Friday, March 15, 2013

7 Unemployment Charts Which Do, Indeed, Tell the Truth about Jobs

At the end of last month, The Motley Fool published a set of graphs which tell us a lot about what is really happening with the jobs situation.  Titled 7 Employment Charts You’ve Got to See, written by Morgan Housel and available at , it starts as such:

Today, 5.5 million more Americans are working than were in February 2010. That's the good news.

But we are still likely years away from a jobs market anyone could consider normal. Twelve million are officially out of work. Millions more want full-time work but can't get it. The longer this lasts, the harder it is to break, as Federal Reserve Chairman Ben Bernanke told Congress this week: "Lengthy periods of unemployment and underemployment can erode workers' skills and attachment to the labor force or prevent young people from gaining skills and experience in the first place -- developments that could significantly reduce their productivity and earnings in the longer term."

It's ugly.

The first chart shows how long it has taken for jobs lost in recessions, over the past 65 years, to come back.  As I pointed out in Work’s New Age, that has become progressively worse.  Each recession from 1948 to 1980 has a line which looks like the letter V, or a sharp-peaked mountain, hitting a low point no later than one year after recession’s start and then rebounding, with the longest-lasting of these seven downturns recovering all of its jobs lost (though not enough to cover population increase) within 22 months.  The tracks for the most recent downturns, though, look like bowls, each one since 1980 wider than the one before.  In order, the recessions of 1981, 1990, and 2001 took about 26, 31, and 47 months to recover their jobs.  The 2007 downturn is, as of chart time, 59 months in, and has still made it little better than half way back.

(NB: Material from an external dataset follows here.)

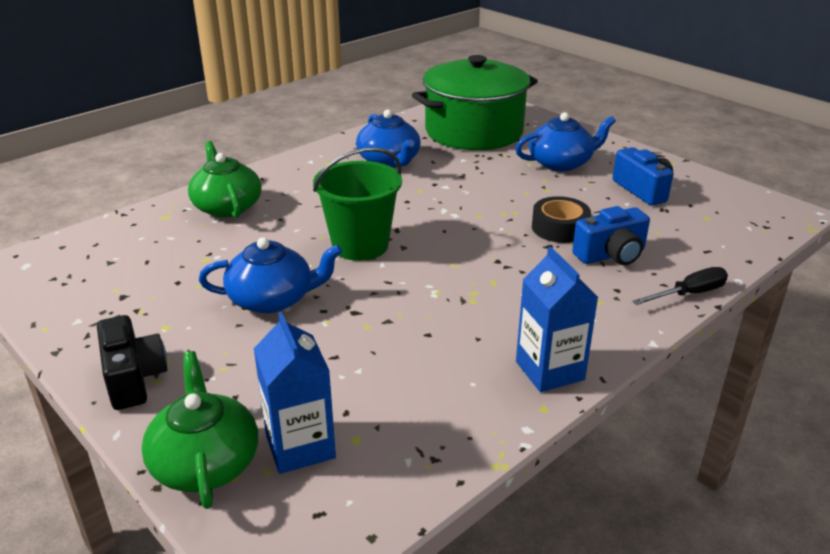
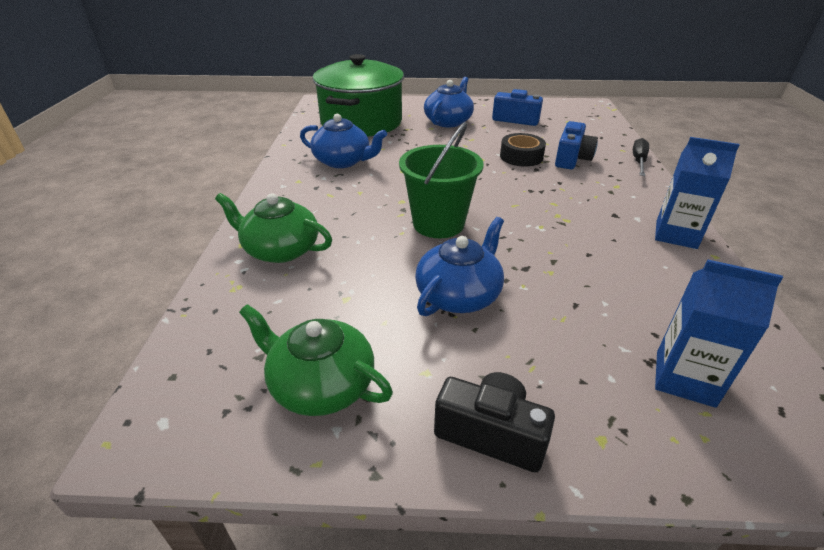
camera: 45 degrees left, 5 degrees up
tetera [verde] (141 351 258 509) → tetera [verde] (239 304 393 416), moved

Second, the article presents quits, layoffs, and hiring, along with posted job openings, since the beginning of 2001.  This chart shows that from the beginning of the most recent recession advertised jobs fell faster and farther than layoffs increased, and hiring reached a decade-long low.  In the four years since, though, posted jobs have increased much faster than people getting them. 

The third graph shows government employment, which, for the first time since 1990, has dropped, not counting temporary census-worker spikes.  Conservatives rejoice – government, at least the number of people working for it, is truly getting smaller! 

Fourth, we see the ratio between the number of workers quitting jobs and those being laid off or otherwise involuntarily removed.   From 2002 through 2008, that number fluctuated between 1.2 and 1.8, until the recession took hold in the spring of 2009, when it dropped to about 0.7.  Since then, it has rebounded, most recently to just short of 1.4.

The fifth chart shows unemployment rates by state, comparing current ones with previous recent-recession lows.  There are, of course, some large differences, from North Dakota (just over 3% now) to Nevada (a bit over 10%).  There has been the most post-downturn improvement in Michigan, Nevada, Ohio, and Alabama, a random-looking group of states, and the least in New Jersey, Pennsylvania, Connecticut, and New York, not random at all. 

Sixth, we have what Housel calls “one of the most incredible employment charts that exist,” of the percentage of men with jobs since the late 1940s.  It would be an exaggeration to say it looks like a ski slope, but it does resemble one of those graphs in old cartoons at the foot of a declining person’s hospital bed.  It starts at about 84%, reaches a little higher during the Korean War, then ratchets down, persistently if irregularly, to reach the latest 64-65%.  Last, we have the number of unemployed people per posted job opening, which shot up from 2.0 in mid-2008 to about 6.6 only a year later, and has since fallen back to about 3.3. 

What can we conclude from these?  In the first, unless the job-recovery trend continues for several years and there are no new recessions, the total number of positions lost late last decade is not coming back.  Second and seventh, job openings no longer mean job hiring.  Third, government positions are no longer a port from the employment storm.  Fourth, the recession is long over, and layoffs are not the problem – that is why it is not particularly encouraging news to hear, for example, that unemployment claims are down a little bit from the previous month.  Fifth, while the job situation has indeed improved since 2009, the best-performing states are simply too small to offer any broad-based help;  the 10 with the lowest unemployment rates all have 7 or fewer electoral votes, compared with third-worst California’s 55.  Sixth, while an aging population means more non-workers, men are becoming breadwinners less and less often, with huge implications for the American social fabric.

Clearly, employment times are changing – Work’s New Age is a well-entrenched reality.  Americans will make it through; since the winter of 1620, in which almost half of the Mayflower pilgrims died but the colony survived, we always have.  What we’re seeing now is not just a bad economic time – it is what we must face indefinitely, together, as a nation.